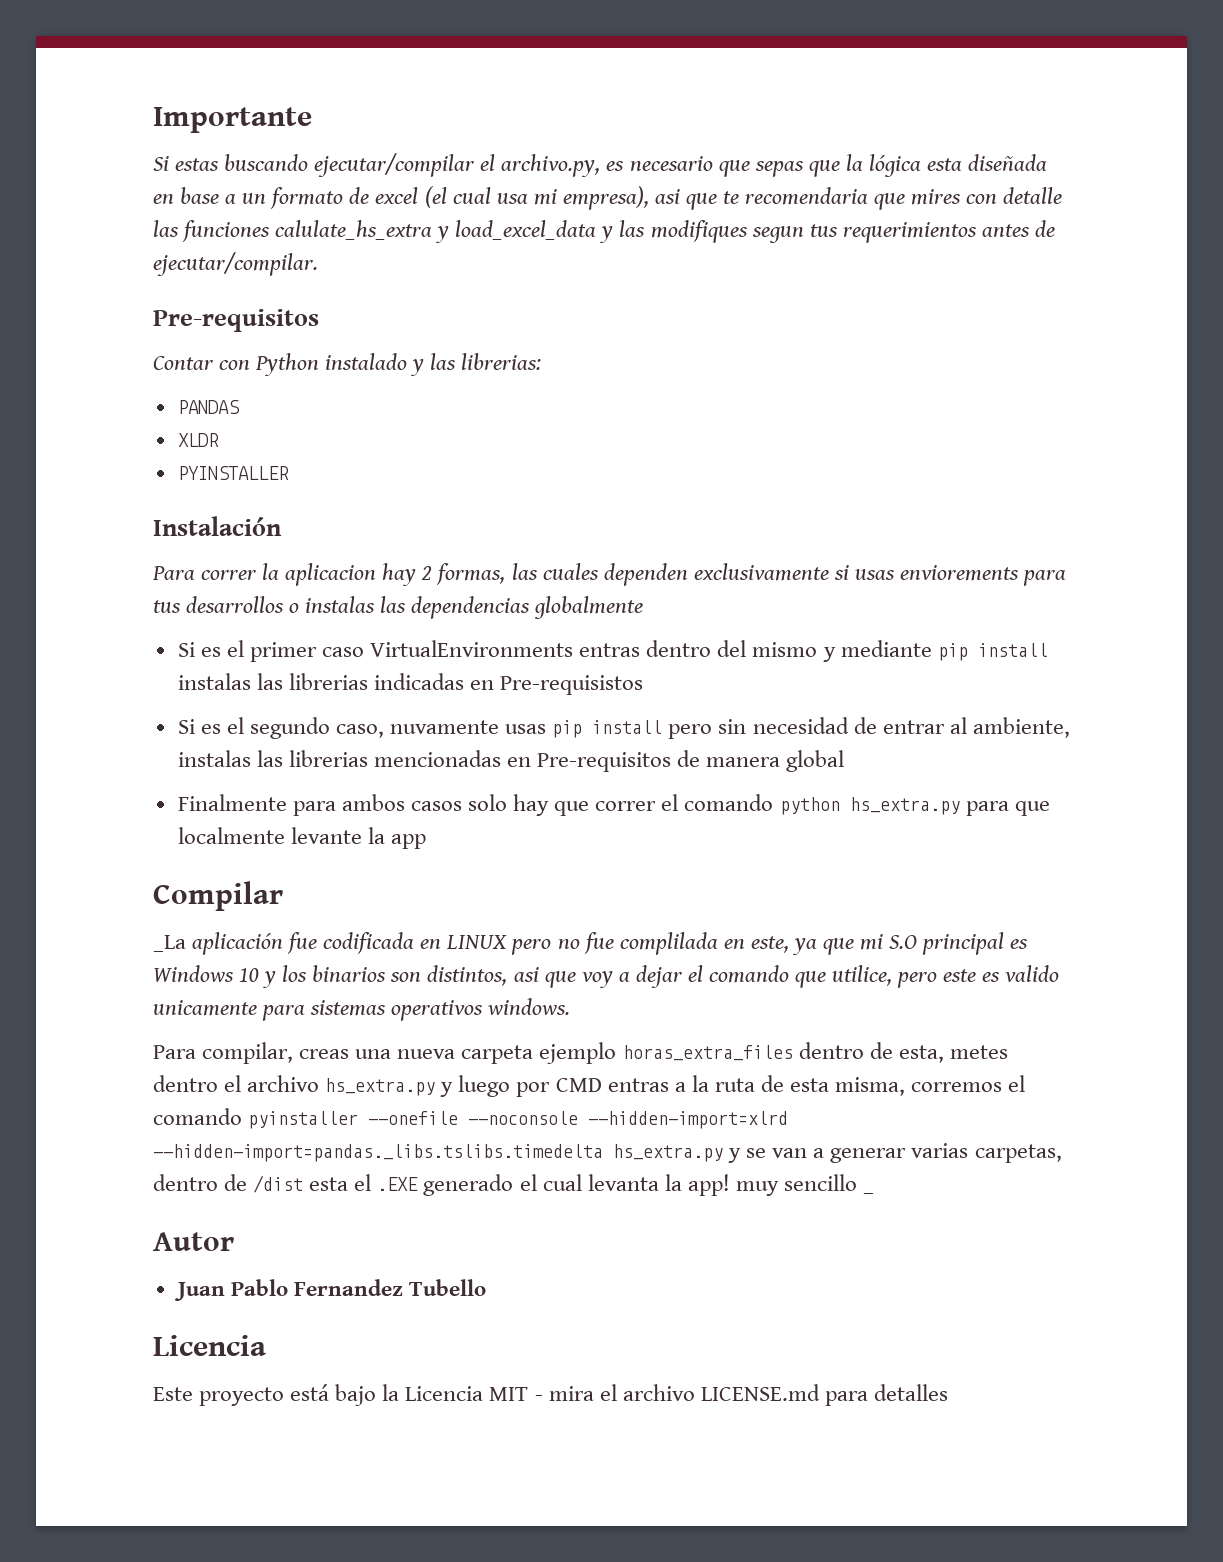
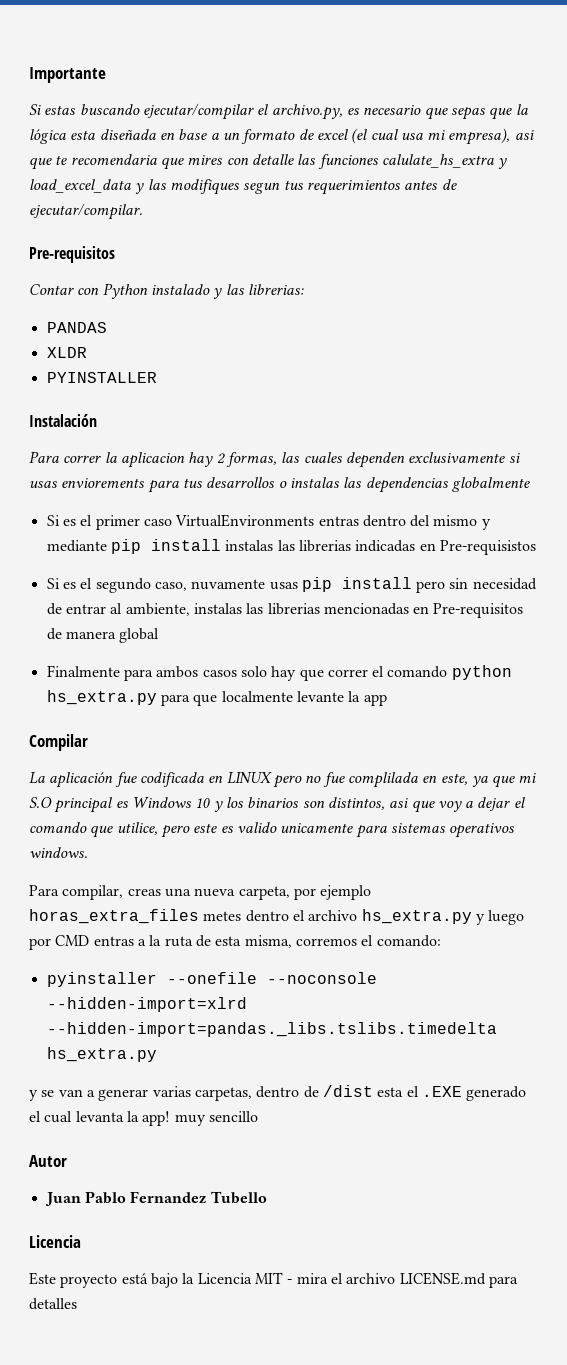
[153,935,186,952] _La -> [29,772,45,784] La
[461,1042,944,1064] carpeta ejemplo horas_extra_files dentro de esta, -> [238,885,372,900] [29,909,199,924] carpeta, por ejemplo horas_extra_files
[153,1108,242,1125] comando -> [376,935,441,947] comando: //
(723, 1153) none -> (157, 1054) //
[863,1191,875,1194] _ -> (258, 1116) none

» Instructions to follow
Every line above must be printed again exactly, pictures excluded.

» Solution to the problem
[153,935,186,952] _La -> [29,772,45,784] La
[461,1042,944,1064] carpeta ejemplo horas_extra_files dentro de esta, -> [238,885,372,900] [29,909,199,924] carpeta, por ejemplo horas_extra_files
[153,1108,242,1125] comando -> [376,935,441,947] comando: //
(723, 1153) none -> (157, 1054) //
[863,1191,875,1194] _ -> (258, 1116) none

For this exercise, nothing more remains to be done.